--- PROBLEM STATEMENT ---
Go line by line through the entries and show those that hold the string "REPORTING".
··········
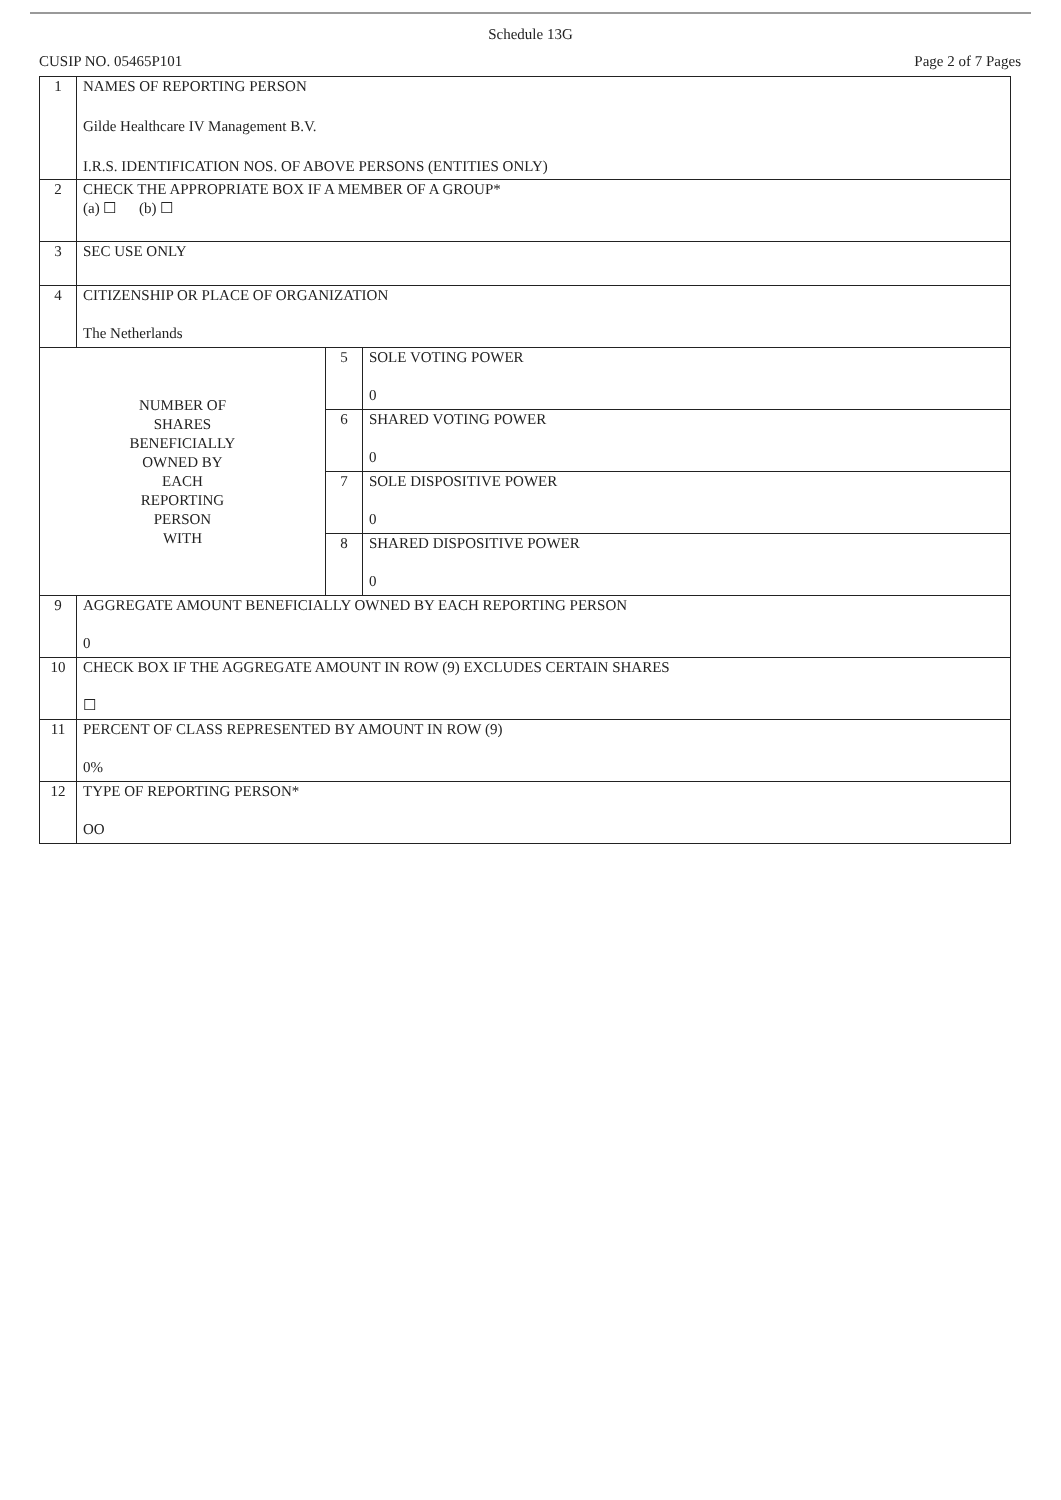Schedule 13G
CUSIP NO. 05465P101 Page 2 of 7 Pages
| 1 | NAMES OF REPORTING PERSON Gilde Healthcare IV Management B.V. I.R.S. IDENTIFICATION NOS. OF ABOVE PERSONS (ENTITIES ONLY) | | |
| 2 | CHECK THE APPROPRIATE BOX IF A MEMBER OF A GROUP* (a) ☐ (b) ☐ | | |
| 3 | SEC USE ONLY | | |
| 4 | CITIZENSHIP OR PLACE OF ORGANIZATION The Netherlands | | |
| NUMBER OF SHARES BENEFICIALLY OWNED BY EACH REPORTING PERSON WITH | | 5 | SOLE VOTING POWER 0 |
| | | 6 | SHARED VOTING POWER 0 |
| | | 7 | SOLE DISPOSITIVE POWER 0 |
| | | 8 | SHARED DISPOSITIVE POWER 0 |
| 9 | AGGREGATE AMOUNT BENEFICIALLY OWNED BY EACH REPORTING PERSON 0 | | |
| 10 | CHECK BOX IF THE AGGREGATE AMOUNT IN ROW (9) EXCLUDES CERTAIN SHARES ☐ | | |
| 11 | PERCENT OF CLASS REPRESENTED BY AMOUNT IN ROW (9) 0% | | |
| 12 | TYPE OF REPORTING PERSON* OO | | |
··········
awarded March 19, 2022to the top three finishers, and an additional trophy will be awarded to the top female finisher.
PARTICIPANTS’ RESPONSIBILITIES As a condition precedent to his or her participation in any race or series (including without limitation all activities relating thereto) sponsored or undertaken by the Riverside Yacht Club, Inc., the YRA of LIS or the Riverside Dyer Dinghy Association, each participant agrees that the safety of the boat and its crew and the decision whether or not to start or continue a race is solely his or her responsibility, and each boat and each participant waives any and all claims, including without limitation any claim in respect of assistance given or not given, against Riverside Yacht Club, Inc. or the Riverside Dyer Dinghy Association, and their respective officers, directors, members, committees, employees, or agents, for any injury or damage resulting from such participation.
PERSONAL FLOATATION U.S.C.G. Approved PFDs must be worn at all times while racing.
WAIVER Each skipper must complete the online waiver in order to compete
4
··········
--- THE ANSWER ---
| 1 | NAMES OF REPORTING PERSON Gilde Healthcare IV Management B.V. I.R.S. IDENTIFICATION NOS. OF ABOVE PERSONS (ENTITIES ONLY) | | |
| NUMBER OF SHARES BENEFICIALLY OWNED BY EACH REPORTING PERSON WITH | | 5 | SOLE VOTING POWER 0 |
| 9 | AGGREGATE AMOUNT BENEFICIALLY OWNED BY EACH REPORTING PERSON 0 | | |
| 12 | TYPE OF REPORTING PERSON* OO | | |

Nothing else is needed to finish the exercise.